• WHAT TO WORK ON:
Can you revise the data from the line holding "pose: elev=344.6 azim=254.7" through the end of the data, inclusive, putting "camera" wherever "pose" appears and changing nothing else?

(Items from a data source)
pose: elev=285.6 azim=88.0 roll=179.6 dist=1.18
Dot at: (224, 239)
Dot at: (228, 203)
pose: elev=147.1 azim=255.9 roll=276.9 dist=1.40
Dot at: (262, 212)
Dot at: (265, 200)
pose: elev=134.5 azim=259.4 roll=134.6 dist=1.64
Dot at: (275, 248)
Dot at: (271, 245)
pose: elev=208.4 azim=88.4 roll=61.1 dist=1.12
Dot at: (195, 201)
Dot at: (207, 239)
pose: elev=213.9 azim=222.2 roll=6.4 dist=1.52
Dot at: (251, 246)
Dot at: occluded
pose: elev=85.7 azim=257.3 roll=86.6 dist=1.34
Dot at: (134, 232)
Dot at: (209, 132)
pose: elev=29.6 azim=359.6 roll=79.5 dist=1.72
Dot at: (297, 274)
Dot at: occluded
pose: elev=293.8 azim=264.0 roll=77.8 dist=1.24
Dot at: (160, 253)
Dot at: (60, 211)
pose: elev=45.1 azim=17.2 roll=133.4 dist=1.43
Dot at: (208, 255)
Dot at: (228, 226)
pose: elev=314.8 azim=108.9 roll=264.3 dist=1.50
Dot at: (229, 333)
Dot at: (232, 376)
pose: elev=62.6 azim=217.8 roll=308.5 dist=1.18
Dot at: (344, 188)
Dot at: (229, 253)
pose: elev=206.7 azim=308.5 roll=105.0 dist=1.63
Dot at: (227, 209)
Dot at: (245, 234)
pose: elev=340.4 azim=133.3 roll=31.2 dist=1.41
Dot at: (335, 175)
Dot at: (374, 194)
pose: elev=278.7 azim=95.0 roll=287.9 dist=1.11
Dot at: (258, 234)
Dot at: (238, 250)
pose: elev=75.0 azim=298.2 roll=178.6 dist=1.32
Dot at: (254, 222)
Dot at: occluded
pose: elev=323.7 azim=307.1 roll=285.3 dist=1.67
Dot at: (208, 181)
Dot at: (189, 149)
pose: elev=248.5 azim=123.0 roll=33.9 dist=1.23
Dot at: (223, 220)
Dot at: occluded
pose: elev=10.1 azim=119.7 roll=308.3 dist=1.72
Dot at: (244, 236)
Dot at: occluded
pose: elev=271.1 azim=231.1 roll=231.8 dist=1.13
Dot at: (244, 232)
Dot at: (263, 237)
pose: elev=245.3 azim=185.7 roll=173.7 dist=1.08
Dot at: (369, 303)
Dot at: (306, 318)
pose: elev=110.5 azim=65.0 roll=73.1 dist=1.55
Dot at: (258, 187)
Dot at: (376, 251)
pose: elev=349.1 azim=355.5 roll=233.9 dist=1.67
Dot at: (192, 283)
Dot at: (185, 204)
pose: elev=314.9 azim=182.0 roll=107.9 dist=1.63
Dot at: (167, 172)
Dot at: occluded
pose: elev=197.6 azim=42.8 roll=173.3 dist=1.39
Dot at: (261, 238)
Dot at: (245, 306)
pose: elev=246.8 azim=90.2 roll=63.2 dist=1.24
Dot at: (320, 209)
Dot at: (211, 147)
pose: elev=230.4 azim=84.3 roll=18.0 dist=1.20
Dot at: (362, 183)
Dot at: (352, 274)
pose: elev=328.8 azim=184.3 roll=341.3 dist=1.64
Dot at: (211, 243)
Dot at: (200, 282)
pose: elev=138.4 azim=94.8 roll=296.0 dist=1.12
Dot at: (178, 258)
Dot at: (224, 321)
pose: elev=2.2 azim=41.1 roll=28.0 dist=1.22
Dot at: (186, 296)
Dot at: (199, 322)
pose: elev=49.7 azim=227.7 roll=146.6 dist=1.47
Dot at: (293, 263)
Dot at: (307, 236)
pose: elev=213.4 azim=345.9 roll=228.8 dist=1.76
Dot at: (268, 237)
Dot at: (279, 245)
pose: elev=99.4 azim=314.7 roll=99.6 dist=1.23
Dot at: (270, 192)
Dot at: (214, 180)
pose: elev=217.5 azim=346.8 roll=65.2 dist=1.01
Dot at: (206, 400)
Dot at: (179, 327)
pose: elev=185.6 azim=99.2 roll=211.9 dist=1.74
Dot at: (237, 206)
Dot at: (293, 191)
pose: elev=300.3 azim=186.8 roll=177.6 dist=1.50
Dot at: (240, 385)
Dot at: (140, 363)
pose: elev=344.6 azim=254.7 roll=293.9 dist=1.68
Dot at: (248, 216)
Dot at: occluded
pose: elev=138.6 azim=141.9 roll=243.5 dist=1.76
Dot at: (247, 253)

• CORRECT OUTPUT:
camera: elev=344.6 azim=254.7 roll=293.9 dist=1.68
Dot at: (248, 216)
Dot at: occluded
camera: elev=138.6 azim=141.9 roll=243.5 dist=1.76
Dot at: (247, 253)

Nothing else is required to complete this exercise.